Excerpt to read >>
┌──

If a register is to be saved by the caller, its value should be stored in a frame of the stack, that was allocated for that purpose, prior to calling the function. This ensures that the values can be restored when the function returns. In general, it is a good idea to save all of the registers if the caller does not know which registers may be modified by the callee.
Registers to be saved by the callee only need to be saved to memory if the function uses those registers. Functions must not leave a trace, the state of the machine must be the same as it was prior to the function being invoked (with the exception of the desired function result).
A function implementation defined in RISC-V assembly should use the following prologue before doing any of its work:
function_label: addi sp, sp, -framesize # The stack grows downward sd ra,framesize-8(sp) # Save the return address # Save registers owned by the callee as needed to memory.
This will ensure that the function can return to the point where it was called, and that any register state will be saved.
Before a function returns, the saved register values must be restored. This is achieved by the following epilogue which should end a function call.
# restore registers from the stack if needed ld ra, framesize-8(sp) # Restore the return address register addi sp, sp, framesize # Pop the stack ret # return to the caller
This will restore the saved registers, set the return address and de-allocate the stack frame that was used to save this information.
The add.s program can be enhanced to use the function prologue and epliogue to define a function that calculates the sum its arguments in registers a0 and a1. This new program is illustrated in the listing that follows:
.text .align 2 .global sum sum: addi sp, sp, -32 # Stack frames must be 16-bit aligned sd ra, 24(sp) # Save the return address add a0, a0, a1 # Add the function operands ld ra, 24(sp) # restore return address addi sp, sp, 32 # De-allocate the stack frame ret
The sum function can be called by name from a different assembler program. Create a main.s program with the following content:
.text .align 2 .global _start _start: li a0, 5 li a1, 4 call sum stop: j stop
This will load the values 5 and 4 into the registers used for arguments to the the sum function and call it. This can be assembled and linked as follows:
$ riscv64-unknown-elf-as -o add.o add.s $ riscv64-unknown-elf-as -o main.o main.s $ riscv64-unknown-elf-ld -Ttext=0x80000000 -o sum.elf main.o add.o
If this program is assembled, linked, and run in QEMU, it will call the sum function to calculate the sum of the operands. This can be verified by inspecting the value of register a0 which should be 9.
NOTE: The order in which the object files are supplied to the linker is important. If the add.o file is supplied first, the program will not run because its content will be located at the reset address.
Instructions
Instructions are mnemonics that map directly to machine codes. For example the add instruction in the sum function corresponds with the op-code 0x33 (or b0110011).
When the add instruction is combined with its operands, the result is a single machine instruction. In RISC-V, all machine instructions are 32-bits long (unless you're using the compressed extension, but for now we'll just deal with 32-bit operations).

└──

Recorded data >>
┌──

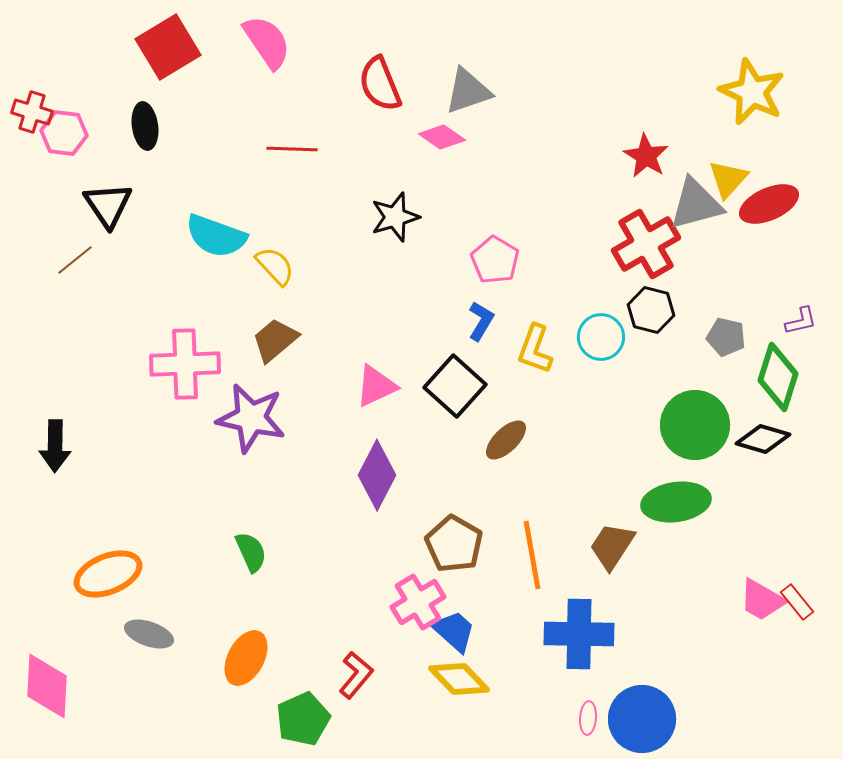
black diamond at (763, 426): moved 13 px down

└──
┌──

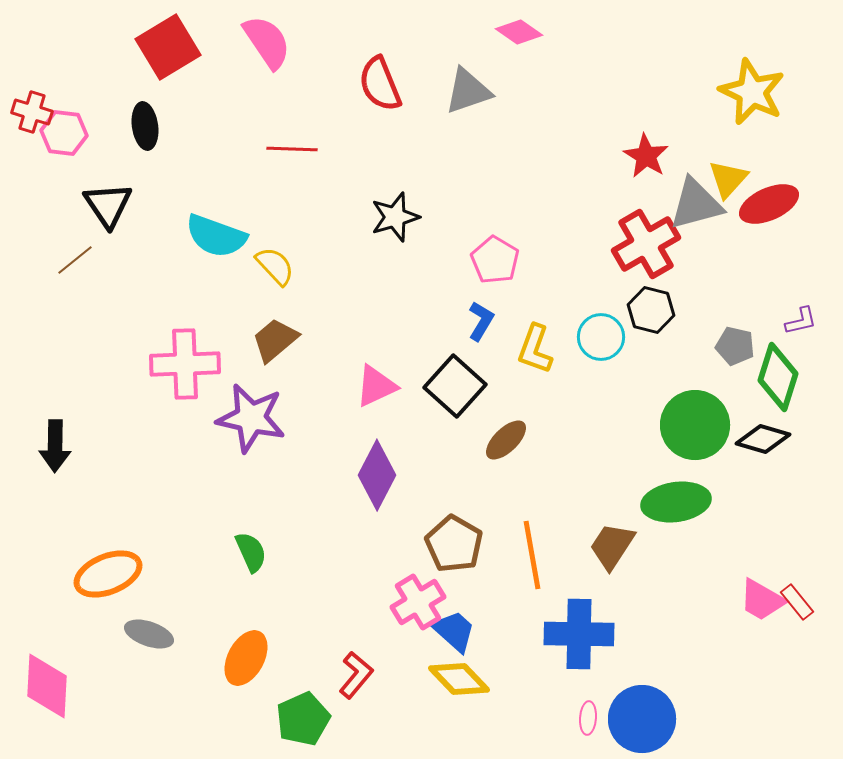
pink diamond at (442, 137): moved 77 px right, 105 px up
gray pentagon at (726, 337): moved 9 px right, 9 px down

└──

Parts of the exercise >>
**1)** Duplicate the part of the RISC-V text starting with "This will ensure" and going on through "a function call.".
**2)** Which file names ending in .s, .o or .elf does the RISC-V text mention? List each one once.
**3)** Supply the next part of the RISC-V text, picking up right after its last sentence.
The data shown here is separate material and has nothing to do with the RISC-V text.

Written responses >>
**1)**
This will ensure that the function can return to the point where it was called, and that any register state will be saved.
Before a function returns, the saved register values must be restored. This is achieved by the following epilogue which should end a function call.

**2)** add.s, main.s, add.o, main.o, sum.elf

**3)**
The add instruction is what's known as an R-type instruction because its operands are all registers. This type of instruction has the following form:
BITS | 31:25 | 24:20 | 19:15 | 14:12 | 11:7 | 6:0 |
---|---|---|---|---|---|---|
R-Type | func7 | rs2 | rs1 | func3 | rd | opcode |
In this table, the operation's function is a combination of func7 and func3. For the add instruction, this is b0000000 and b000. The rs2 and rs1 field are the source registers whose value will be added. The rd field will be the destination register for the result. Notice that the register fields are 5-bits wide. This allows the instruction to reference any of the 32 base registers (i.e. 25 registers). The add instruction from the previous example will be constructed as follows:
- func7
- b0000000
- rs2
- b01011 (for x11 which is a1)
- rs1
- b01010 (for x10 which is a0)
- func3
- b000
- rd
- b01010 (for x10)
- opcode
- b0110011
Putting it all together, we get b00000000101101010000010100110011, or 0x00B50533. We can confirm this by disassembling the object file that was created:
$ riscv64-unknown-elf-objdump -d add.o sum.o: file format elf64-littleriscv Disassembly of section .text: 0000000000000000 <sum>: 0: fe010113 addi sp,sp,-32 4: 00113c23 sd ra,24(sp) 8: 00b50533 add a0,a0,a1 c: 01813083 ld ra,24(sp) 10: 02010113 addi sp,sp,32 14: 00008067 ret
The add instruction in the sum function is at offset 8 of the object file, the machine instruction is 00b50533 which is the value that we had calculated for the instruction.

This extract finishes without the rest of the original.